[Saved entries]
== Segment start ==
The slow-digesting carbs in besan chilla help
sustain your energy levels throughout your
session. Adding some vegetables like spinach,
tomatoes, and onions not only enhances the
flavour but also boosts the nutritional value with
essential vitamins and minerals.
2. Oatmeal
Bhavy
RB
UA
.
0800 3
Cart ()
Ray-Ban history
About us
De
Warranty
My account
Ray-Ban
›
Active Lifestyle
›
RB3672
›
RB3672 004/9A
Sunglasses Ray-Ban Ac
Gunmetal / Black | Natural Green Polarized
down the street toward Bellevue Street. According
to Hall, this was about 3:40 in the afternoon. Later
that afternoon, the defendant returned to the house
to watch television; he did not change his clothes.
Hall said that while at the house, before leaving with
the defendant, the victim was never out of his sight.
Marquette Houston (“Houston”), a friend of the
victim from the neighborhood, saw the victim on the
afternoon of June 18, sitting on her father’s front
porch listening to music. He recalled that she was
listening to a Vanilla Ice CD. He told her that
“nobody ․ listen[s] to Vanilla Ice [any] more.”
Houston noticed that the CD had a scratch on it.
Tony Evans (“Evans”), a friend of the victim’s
== Segment end ==
» What you have to do
Reproduce, word for word and in full, only the lines above that start at the line with "afternoon of June" and run through the line with "Houston noticed that", both ends included.

» Solution for this exercise
afternoon of June 18, sitting on her father’s front
porch listening to music. He recalled that she was
listening to a Vanilla Ice CD. He told her that
“nobody ․ listen[s] to Vanilla Ice [any] more.”
Houston noticed that the CD had a scratch on it.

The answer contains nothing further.